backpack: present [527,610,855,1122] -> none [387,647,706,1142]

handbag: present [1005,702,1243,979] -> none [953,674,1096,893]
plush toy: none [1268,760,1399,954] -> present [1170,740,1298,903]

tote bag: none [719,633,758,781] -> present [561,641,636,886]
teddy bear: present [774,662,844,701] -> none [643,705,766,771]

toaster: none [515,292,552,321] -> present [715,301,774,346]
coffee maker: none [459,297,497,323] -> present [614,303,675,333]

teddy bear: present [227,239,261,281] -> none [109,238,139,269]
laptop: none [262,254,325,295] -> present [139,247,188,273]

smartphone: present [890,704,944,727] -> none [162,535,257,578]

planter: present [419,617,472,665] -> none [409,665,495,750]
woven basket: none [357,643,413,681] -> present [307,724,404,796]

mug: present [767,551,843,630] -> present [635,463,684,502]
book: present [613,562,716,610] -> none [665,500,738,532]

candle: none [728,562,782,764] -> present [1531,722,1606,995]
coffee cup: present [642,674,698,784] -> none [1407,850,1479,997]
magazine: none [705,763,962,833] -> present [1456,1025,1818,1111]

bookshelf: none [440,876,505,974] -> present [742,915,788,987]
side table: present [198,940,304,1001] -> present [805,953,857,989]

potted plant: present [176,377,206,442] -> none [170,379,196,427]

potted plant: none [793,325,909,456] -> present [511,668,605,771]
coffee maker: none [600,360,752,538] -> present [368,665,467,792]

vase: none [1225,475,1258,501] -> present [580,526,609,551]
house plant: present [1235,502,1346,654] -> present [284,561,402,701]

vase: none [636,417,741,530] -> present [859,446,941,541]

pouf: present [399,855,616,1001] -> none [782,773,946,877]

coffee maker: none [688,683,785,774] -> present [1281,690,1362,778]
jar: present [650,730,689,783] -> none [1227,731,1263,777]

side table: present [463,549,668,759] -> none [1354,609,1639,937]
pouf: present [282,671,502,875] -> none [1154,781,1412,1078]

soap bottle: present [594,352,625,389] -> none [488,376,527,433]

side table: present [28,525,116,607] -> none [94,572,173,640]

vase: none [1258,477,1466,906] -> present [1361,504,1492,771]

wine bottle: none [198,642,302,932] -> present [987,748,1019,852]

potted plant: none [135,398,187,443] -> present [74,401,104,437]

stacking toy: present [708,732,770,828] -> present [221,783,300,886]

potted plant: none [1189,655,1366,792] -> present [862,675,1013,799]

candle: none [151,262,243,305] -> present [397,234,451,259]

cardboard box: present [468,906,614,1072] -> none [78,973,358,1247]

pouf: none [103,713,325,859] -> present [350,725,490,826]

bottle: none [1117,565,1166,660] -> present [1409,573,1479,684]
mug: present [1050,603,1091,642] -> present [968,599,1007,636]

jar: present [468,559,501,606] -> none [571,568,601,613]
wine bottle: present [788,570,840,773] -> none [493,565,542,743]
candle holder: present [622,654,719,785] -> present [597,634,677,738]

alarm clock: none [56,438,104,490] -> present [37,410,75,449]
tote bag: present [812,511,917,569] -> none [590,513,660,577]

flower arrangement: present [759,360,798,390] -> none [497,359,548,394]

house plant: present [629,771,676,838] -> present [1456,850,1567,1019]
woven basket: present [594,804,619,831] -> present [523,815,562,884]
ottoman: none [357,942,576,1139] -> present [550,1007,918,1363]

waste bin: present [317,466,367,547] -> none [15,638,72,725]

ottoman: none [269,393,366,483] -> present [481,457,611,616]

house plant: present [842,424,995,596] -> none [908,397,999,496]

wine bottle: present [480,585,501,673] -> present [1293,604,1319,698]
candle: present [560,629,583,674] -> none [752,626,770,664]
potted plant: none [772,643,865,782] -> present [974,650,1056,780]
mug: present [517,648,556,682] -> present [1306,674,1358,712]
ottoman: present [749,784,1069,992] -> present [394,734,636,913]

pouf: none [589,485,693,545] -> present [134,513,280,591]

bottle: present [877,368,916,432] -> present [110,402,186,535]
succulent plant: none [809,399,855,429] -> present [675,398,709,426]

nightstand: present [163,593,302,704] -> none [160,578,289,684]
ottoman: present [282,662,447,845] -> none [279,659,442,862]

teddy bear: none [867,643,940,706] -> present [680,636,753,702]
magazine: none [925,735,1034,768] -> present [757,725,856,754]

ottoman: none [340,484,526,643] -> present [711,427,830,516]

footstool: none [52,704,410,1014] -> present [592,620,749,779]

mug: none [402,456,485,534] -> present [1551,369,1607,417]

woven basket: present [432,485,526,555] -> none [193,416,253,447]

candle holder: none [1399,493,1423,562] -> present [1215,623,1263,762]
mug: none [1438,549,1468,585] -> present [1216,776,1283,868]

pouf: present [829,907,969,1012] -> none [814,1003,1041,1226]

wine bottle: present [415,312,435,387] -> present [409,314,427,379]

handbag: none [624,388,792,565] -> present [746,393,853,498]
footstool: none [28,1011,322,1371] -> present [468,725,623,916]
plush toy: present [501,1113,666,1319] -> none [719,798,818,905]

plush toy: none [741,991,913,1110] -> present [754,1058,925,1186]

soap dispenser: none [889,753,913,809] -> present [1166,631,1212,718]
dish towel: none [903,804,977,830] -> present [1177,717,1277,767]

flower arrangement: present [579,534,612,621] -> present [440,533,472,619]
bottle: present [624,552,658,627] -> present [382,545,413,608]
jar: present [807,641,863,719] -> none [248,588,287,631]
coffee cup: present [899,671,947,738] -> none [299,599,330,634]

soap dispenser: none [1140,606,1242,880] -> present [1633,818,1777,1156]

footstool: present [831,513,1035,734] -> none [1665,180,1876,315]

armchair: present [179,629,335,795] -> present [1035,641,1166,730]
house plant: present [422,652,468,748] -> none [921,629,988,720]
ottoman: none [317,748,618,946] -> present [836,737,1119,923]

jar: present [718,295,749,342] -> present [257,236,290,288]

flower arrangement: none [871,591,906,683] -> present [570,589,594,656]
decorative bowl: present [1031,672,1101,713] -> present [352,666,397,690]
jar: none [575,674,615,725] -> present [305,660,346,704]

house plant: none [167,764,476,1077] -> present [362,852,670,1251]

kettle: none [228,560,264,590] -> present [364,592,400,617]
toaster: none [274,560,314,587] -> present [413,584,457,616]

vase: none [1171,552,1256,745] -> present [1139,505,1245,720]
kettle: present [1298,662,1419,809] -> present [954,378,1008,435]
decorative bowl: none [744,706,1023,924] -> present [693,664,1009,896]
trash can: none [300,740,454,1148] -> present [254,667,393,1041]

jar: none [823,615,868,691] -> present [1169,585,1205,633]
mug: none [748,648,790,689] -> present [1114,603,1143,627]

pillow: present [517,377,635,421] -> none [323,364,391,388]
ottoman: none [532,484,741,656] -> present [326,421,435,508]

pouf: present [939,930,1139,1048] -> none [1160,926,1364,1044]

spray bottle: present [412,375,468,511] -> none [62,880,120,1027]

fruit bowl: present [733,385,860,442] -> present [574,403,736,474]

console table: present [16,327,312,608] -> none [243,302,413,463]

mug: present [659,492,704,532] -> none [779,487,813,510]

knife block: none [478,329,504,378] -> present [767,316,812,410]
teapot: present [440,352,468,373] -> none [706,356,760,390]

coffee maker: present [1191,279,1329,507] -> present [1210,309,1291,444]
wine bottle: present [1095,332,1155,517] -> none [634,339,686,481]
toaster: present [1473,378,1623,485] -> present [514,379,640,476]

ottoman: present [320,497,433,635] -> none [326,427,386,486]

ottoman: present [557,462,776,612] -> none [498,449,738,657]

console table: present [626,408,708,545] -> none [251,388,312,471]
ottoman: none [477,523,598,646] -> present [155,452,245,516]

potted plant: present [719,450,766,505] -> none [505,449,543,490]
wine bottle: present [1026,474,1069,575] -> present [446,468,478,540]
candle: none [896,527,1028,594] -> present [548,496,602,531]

→ **Directions**
Please give again only the lines from the start of the material through the line holding "planter: present [419,617,472,665]", exactly as they are written.

→ **Problem solution**
backpack: present [527,610,855,1122] -> none [387,647,706,1142]

handbag: present [1005,702,1243,979] -> none [953,674,1096,893]
plush toy: none [1268,760,1399,954] -> present [1170,740,1298,903]

tote bag: none [719,633,758,781] -> present [561,641,636,886]
teddy bear: present [774,662,844,701] -> none [643,705,766,771]

toaster: none [515,292,552,321] -> present [715,301,774,346]
coffee maker: none [459,297,497,323] -> present [614,303,675,333]

teddy bear: present [227,239,261,281] -> none [109,238,139,269]
laptop: none [262,254,325,295] -> present [139,247,188,273]

smartphone: present [890,704,944,727] -> none [162,535,257,578]

planter: present [419,617,472,665] -> none [409,665,495,750]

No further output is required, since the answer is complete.